Object presence change data:
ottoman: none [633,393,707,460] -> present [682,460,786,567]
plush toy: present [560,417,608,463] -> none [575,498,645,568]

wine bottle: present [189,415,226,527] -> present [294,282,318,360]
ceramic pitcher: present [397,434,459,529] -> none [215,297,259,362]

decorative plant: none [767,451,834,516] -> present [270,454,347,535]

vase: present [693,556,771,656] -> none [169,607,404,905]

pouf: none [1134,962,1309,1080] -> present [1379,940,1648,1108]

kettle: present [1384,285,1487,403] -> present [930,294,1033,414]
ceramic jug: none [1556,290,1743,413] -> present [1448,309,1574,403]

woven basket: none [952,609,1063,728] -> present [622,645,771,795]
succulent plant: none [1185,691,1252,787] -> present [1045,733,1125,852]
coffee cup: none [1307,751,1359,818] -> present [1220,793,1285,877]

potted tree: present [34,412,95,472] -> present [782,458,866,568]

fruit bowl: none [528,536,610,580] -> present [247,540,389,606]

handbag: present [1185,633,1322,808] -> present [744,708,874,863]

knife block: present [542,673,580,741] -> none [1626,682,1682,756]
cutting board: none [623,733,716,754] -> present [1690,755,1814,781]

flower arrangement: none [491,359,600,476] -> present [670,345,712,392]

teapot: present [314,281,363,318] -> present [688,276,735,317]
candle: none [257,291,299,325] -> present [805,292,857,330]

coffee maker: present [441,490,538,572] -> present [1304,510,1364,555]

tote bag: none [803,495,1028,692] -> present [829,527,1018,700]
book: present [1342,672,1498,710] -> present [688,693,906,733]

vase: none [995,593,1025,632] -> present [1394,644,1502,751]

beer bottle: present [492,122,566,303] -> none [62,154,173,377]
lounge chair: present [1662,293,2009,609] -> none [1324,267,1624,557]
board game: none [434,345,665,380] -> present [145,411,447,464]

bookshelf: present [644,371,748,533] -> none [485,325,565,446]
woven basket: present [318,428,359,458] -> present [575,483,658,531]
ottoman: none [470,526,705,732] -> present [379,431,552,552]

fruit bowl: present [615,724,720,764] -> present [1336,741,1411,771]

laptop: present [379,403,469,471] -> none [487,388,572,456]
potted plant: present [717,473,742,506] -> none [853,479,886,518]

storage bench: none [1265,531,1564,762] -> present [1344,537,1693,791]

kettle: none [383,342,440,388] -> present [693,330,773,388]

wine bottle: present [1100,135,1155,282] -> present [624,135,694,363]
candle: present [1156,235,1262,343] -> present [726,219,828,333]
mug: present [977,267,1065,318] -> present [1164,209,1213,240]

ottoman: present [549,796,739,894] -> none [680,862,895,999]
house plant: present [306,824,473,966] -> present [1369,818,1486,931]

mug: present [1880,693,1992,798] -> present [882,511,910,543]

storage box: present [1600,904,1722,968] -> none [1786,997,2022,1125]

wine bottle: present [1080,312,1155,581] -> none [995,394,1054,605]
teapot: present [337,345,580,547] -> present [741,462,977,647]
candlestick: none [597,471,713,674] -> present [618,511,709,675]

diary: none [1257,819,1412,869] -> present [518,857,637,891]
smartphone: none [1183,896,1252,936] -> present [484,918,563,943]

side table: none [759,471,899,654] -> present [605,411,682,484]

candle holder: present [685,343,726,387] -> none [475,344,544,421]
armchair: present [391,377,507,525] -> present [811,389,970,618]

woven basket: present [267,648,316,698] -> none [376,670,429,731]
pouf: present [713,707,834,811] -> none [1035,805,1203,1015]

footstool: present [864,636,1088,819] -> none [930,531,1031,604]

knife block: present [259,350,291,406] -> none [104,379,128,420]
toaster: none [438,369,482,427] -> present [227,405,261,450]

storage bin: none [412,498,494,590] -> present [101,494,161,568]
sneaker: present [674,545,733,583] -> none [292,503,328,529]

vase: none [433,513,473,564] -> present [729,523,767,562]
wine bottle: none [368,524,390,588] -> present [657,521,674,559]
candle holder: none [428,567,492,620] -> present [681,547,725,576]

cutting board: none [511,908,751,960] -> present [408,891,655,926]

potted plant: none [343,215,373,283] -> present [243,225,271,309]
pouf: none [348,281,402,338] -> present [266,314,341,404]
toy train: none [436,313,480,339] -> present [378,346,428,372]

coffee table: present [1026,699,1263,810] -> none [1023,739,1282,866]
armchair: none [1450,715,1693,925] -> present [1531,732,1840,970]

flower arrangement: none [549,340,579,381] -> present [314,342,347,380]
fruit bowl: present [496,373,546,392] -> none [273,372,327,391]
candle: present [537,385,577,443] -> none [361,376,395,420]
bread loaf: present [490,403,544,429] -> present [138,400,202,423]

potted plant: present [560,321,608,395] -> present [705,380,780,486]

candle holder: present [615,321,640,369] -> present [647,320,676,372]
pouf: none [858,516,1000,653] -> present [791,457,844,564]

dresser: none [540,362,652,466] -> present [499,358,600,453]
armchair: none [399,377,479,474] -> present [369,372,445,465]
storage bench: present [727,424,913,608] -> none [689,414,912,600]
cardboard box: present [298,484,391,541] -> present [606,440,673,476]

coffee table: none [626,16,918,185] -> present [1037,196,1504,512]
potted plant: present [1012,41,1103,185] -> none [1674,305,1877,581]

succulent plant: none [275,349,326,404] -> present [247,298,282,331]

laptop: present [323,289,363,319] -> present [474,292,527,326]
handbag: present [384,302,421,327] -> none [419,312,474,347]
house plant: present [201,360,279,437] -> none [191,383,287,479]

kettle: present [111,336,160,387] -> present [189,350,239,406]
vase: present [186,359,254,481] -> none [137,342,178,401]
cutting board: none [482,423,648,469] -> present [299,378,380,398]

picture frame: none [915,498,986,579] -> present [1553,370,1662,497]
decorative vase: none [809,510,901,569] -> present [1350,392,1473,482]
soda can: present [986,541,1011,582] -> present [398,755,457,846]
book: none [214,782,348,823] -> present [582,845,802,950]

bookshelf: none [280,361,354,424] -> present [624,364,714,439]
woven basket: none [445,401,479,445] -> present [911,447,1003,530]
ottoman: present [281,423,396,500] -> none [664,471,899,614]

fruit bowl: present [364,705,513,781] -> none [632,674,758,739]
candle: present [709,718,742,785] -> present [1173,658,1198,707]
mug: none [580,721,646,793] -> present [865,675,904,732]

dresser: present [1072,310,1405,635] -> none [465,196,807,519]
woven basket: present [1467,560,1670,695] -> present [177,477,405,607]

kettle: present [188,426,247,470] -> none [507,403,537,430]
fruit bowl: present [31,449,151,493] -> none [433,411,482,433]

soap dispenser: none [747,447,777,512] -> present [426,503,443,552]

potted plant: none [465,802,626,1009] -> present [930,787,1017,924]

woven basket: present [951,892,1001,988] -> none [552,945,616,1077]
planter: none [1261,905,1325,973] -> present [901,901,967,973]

**Problem to solve:** Reproduce only those lines of the entries above that run from the line with "house plant: present [201,360,279,437]" to the final line.

**Your response:**
house plant: present [201,360,279,437] -> none [191,383,287,479]

kettle: present [111,336,160,387] -> present [189,350,239,406]
vase: present [186,359,254,481] -> none [137,342,178,401]
cutting board: none [482,423,648,469] -> present [299,378,380,398]

picture frame: none [915,498,986,579] -> present [1553,370,1662,497]
decorative vase: none [809,510,901,569] -> present [1350,392,1473,482]
soda can: present [986,541,1011,582] -> present [398,755,457,846]
book: none [214,782,348,823] -> present [582,845,802,950]

bookshelf: none [280,361,354,424] -> present [624,364,714,439]
woven basket: none [445,401,479,445] -> present [911,447,1003,530]
ottoman: present [281,423,396,500] -> none [664,471,899,614]

fruit bowl: present [364,705,513,781] -> none [632,674,758,739]
candle: present [709,718,742,785] -> present [1173,658,1198,707]
mug: none [580,721,646,793] -> present [865,675,904,732]

dresser: present [1072,310,1405,635] -> none [465,196,807,519]
woven basket: present [1467,560,1670,695] -> present [177,477,405,607]

kettle: present [188,426,247,470] -> none [507,403,537,430]
fruit bowl: present [31,449,151,493] -> none [433,411,482,433]

soap dispenser: none [747,447,777,512] -> present [426,503,443,552]

potted plant: none [465,802,626,1009] -> present [930,787,1017,924]

woven basket: present [951,892,1001,988] -> none [552,945,616,1077]
planter: none [1261,905,1325,973] -> present [901,901,967,973]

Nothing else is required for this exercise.